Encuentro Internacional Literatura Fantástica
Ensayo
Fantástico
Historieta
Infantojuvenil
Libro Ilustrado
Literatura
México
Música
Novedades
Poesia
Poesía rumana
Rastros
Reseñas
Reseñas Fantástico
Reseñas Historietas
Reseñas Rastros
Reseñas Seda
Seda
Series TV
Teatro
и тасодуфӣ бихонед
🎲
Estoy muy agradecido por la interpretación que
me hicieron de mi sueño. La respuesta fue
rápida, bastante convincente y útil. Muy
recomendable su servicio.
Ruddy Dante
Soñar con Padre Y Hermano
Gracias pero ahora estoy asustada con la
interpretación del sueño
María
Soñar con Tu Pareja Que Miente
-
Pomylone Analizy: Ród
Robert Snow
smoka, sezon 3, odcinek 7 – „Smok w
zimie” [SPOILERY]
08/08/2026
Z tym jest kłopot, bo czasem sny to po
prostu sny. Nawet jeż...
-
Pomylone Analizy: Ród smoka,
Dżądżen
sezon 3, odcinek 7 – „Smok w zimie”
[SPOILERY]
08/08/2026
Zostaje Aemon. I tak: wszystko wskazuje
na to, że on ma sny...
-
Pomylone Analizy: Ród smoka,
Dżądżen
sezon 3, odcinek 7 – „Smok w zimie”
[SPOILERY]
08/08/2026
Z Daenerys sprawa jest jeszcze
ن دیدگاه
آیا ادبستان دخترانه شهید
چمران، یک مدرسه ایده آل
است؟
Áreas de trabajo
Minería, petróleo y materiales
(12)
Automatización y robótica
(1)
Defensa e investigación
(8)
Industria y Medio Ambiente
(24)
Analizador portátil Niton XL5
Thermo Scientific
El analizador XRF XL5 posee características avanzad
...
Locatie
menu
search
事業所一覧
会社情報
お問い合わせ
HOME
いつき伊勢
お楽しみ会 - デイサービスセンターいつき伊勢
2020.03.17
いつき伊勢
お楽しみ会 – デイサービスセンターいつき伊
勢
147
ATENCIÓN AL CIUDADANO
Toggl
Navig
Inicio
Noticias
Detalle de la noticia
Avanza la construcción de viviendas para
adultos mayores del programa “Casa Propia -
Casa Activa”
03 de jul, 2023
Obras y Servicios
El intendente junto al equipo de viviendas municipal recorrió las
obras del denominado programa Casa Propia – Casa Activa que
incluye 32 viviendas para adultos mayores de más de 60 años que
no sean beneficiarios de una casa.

☆ ☆ ☆ ☆ ☆

## About this task:
How many lines in the listing above have the word "Activa" in them? Count them and give the number alone.

## Solution for this problem:
2